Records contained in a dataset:

--------------------

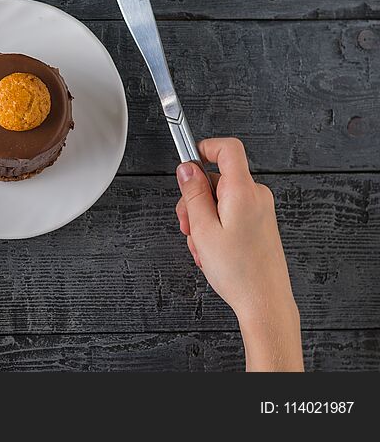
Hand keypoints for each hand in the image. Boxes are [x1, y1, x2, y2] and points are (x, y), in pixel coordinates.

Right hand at [175, 138, 302, 371]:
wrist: (264, 302)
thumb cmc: (239, 272)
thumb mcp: (203, 230)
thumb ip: (193, 195)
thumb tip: (187, 169)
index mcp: (243, 192)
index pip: (228, 149)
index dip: (204, 148)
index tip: (187, 160)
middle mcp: (256, 196)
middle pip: (217, 178)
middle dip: (195, 199)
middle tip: (188, 225)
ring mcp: (260, 210)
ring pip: (220, 199)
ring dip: (203, 218)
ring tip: (202, 245)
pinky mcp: (259, 223)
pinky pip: (231, 213)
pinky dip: (216, 227)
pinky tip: (212, 249)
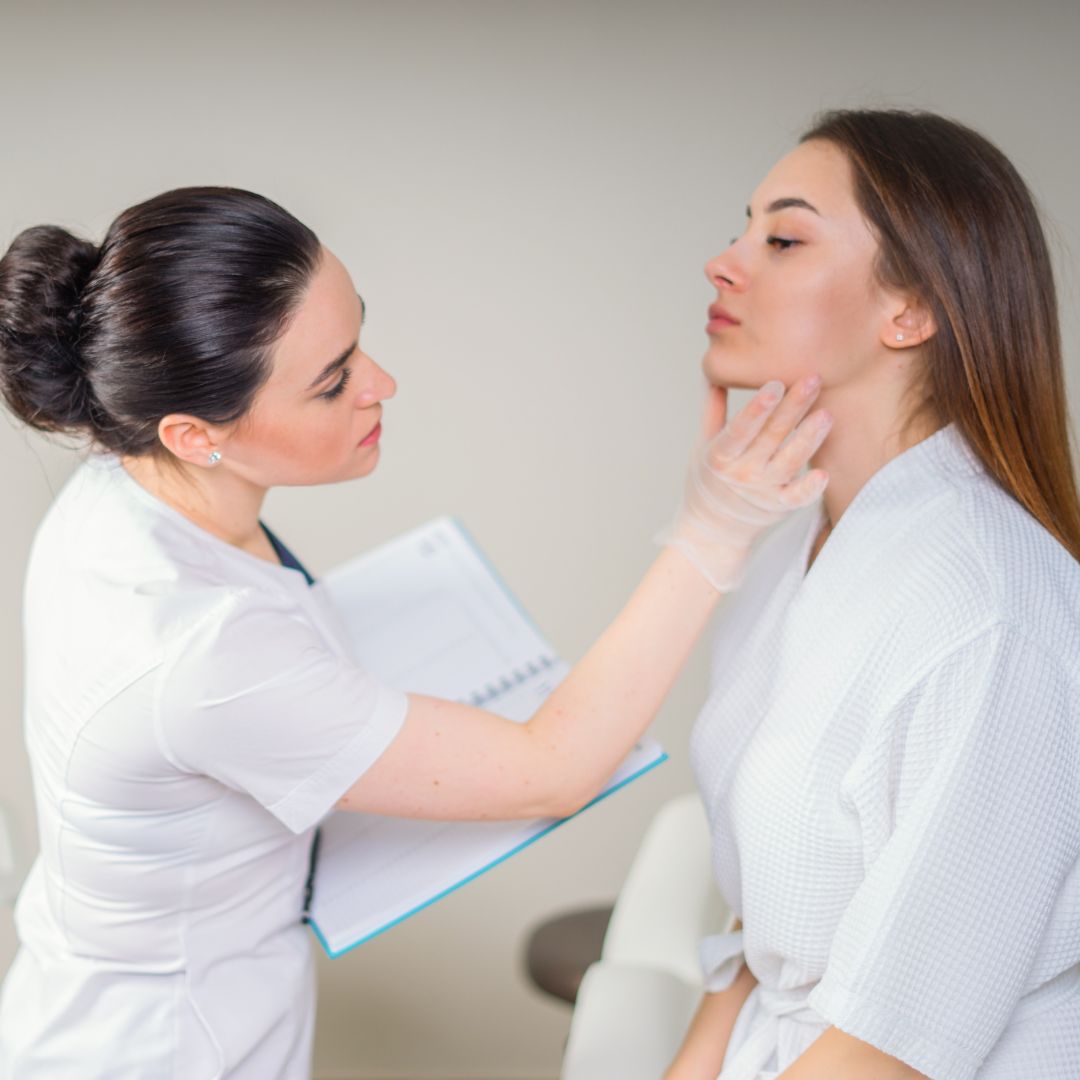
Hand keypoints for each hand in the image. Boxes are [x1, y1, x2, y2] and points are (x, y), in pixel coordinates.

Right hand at [658, 376, 830, 590]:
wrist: (711, 531)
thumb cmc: (707, 483)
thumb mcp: (703, 447)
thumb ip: (712, 412)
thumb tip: (715, 375)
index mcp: (721, 455)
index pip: (740, 428)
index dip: (758, 407)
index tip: (775, 383)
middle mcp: (741, 472)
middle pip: (771, 436)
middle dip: (793, 407)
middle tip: (813, 379)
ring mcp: (761, 491)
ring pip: (789, 461)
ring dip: (809, 438)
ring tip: (826, 414)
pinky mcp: (778, 507)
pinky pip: (796, 499)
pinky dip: (809, 489)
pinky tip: (823, 473)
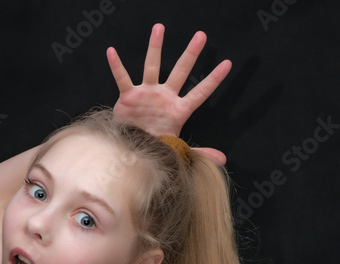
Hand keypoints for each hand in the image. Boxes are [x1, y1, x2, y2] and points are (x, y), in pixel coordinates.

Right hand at [106, 23, 231, 164]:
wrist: (133, 153)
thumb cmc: (156, 150)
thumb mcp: (179, 151)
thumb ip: (201, 153)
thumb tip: (223, 159)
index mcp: (178, 110)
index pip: (200, 92)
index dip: (214, 79)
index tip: (227, 64)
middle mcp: (165, 97)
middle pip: (180, 71)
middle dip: (191, 54)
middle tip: (202, 35)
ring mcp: (147, 94)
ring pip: (152, 66)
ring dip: (156, 47)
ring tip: (159, 27)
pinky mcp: (129, 97)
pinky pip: (123, 78)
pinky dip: (117, 66)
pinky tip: (112, 51)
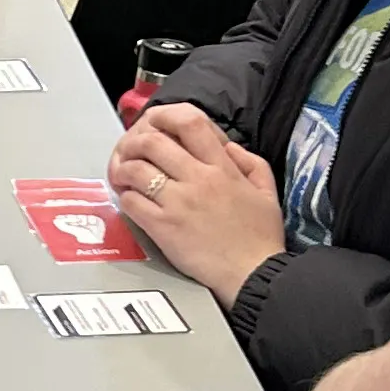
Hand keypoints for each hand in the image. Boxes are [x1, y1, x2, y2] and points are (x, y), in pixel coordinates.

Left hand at [107, 103, 285, 304]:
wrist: (253, 275)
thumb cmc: (259, 238)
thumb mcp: (266, 191)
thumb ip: (250, 162)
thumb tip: (228, 145)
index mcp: (223, 168)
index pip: (191, 122)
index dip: (166, 115)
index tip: (156, 121)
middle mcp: (198, 179)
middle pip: (153, 142)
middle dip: (135, 141)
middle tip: (130, 148)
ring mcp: (178, 203)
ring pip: (137, 169)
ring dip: (124, 168)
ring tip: (123, 173)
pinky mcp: (164, 228)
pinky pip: (132, 202)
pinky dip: (125, 197)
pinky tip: (130, 199)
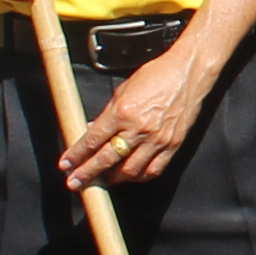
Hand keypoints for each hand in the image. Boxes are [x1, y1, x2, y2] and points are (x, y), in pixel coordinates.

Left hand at [60, 45, 214, 187]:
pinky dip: (139, 176)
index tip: (66, 165)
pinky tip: (130, 175)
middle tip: (75, 183)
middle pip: (107, 159)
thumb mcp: (124, 89)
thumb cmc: (157, 75)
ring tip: (104, 179)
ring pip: (130, 170)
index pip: (93, 140)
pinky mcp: (173, 145)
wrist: (189, 71)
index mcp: (123, 112)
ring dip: (114, 178)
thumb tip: (92, 131)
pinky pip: (153, 170)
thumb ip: (107, 113)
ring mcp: (157, 139)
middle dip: (87, 173)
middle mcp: (139, 128)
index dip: (76, 155)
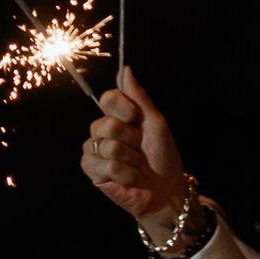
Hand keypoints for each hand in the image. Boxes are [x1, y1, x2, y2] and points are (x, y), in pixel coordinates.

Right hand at [83, 68, 191, 228]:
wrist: (166, 189)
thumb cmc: (163, 156)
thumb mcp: (155, 123)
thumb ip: (139, 97)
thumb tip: (125, 69)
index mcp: (119, 117)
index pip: (108, 98)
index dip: (123, 107)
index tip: (137, 118)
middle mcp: (104, 131)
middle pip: (105, 123)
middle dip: (130, 138)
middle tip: (140, 148)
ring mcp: (96, 151)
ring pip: (105, 145)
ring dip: (128, 158)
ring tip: (136, 165)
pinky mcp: (93, 171)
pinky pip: (103, 165)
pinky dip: (123, 172)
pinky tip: (129, 177)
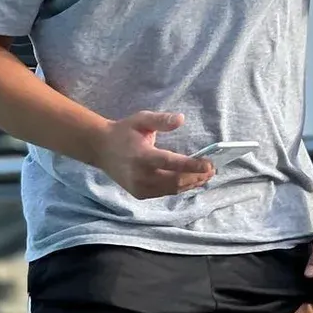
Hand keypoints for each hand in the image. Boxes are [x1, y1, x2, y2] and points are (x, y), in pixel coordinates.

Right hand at [94, 111, 214, 199]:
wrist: (101, 149)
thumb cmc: (124, 131)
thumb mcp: (141, 119)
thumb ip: (161, 120)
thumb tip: (181, 119)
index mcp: (141, 155)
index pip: (171, 163)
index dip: (192, 166)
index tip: (209, 165)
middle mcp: (140, 175)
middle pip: (175, 180)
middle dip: (196, 177)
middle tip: (211, 170)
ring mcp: (138, 187)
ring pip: (171, 189)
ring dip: (190, 184)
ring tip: (205, 176)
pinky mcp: (139, 194)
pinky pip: (164, 192)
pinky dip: (179, 187)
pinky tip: (189, 181)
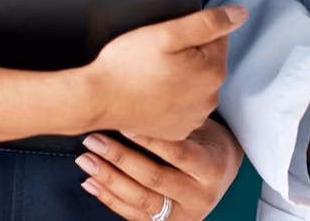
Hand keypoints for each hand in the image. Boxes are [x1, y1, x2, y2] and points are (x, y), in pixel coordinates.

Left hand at [76, 117, 242, 219]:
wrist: (222, 173)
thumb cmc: (208, 143)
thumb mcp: (202, 128)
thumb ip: (176, 121)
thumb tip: (135, 101)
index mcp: (212, 168)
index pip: (177, 152)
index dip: (148, 138)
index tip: (122, 121)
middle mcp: (200, 196)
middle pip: (155, 177)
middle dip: (120, 158)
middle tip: (94, 141)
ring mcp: (184, 215)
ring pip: (141, 200)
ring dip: (109, 179)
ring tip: (87, 161)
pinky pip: (133, 215)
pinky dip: (109, 199)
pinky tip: (91, 183)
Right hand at [84, 6, 246, 138]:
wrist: (97, 99)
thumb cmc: (127, 64)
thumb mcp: (167, 33)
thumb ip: (208, 22)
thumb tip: (240, 14)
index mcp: (212, 72)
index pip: (217, 38)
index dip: (192, 33)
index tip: (168, 40)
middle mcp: (210, 99)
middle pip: (208, 63)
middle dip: (189, 55)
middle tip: (156, 57)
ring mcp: (194, 118)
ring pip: (196, 85)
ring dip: (181, 77)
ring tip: (152, 75)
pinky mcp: (178, 130)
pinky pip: (183, 106)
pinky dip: (172, 99)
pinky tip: (152, 93)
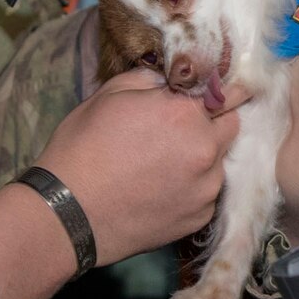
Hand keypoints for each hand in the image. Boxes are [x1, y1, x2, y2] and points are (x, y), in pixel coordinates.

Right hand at [33, 68, 242, 262]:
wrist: (68, 213)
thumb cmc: (82, 147)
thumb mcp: (110, 95)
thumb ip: (152, 80)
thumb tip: (172, 79)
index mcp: (186, 113)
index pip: (230, 91)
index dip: (221, 89)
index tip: (209, 92)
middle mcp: (206, 150)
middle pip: (230, 126)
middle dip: (212, 122)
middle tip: (178, 128)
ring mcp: (206, 189)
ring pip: (219, 162)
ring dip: (202, 157)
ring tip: (163, 163)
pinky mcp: (198, 218)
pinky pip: (207, 193)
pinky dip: (193, 187)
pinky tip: (162, 188)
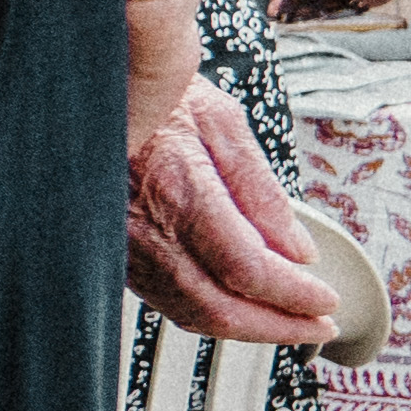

--------------------

**Exercise goal:** Scan the records for the string "Left" and show every line that contains it.

**Result of the exercise:**
Left hand at [107, 103, 285, 304]:
Left hand at [60, 45, 214, 187]:
Left hand at [76, 117, 242, 219]:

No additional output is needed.